A New Frontier: Breaking WordPress

I’ve been using WordPress for a very long time, and I’ve squeezed a lot out of it over those years. I’ve learned how to build entire sites using it, I’ve learned how to make it do little tricks, and I’ve learned how to work with themes to bend it slightly to my will. There’s one aspect of WordPress tinkering that I’ve avoided that whole time because it’s just been too intimidating, but I’ve decided that I need to push myself to learn some new stuff, and there’s no better way than to just dive in and see what I can do.

So it’s time for me to try writing a plugin. This is a frightening thing for me, but I have a plugin that I’d like to create. The plan is mostly-formed in my mind, and I know what I want to do; now I just need to figure out how to get those things to happen by writing it.

I’ve been working with podcasting and WordPress for a good while now. There are a lot of options for podcasting plugins for self-hosted WordPress. Unfortunately, I feel that most of them are trying to do too much and have too many options. They’ve become more difficult to use. Old ones have disappeared into development history, others have changed developer hands over time, and still others have claimed to be the biggest, baddest podcasting plugin on the block.

The goal here is simplicity. It doesn’t have to be a very complicated addition to a WordPress installation, and new tools are available with the upcoming release of WordPress 3.0 that can be leveraged to build something that’s even easier to use.
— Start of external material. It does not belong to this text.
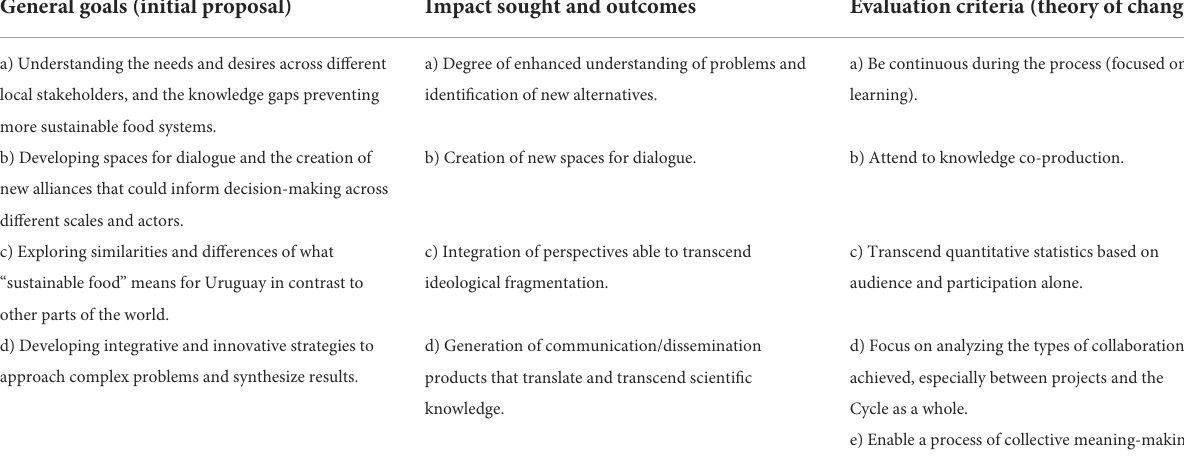
TABLE 5 Breakdown of goals, types of outcomes, and impact sought and our evaluation criteria. General goals (initial proposal) Impact sought and outcomes Evaluation criteria (theory of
I’ll be posting source as I work with it here. If you have feedback or can teach me a better way to do things, I welcome it, as I think I will need the help.

Let’s start with some goals for the plugin:

  1. It will use custom post types to separate podcasts from regular posts.
  2. It will allow podcast enclosures to be manually specified—only one per post, as iTunes ignores subsequent enclosures.
  3. It will provide an administrative panel for specifying iTunes feed metadata.
  4. It will alter and/or create RSS feeds and autodiscovery to make subscribing to it easy, either directly or through iTunes.
  5. It will look, feel, and act like it’s been part of WordPress all along—a consistent user experience.

That’s the basic set of needs for a podcasting plugin; leave a comment if you think I missed something.

I’ll admit that I may not have the skills I need to pull this off. It’s definitely going to mean a lot of reading, a lot of tinkering, and a lot of making mistakes and backing up to try again.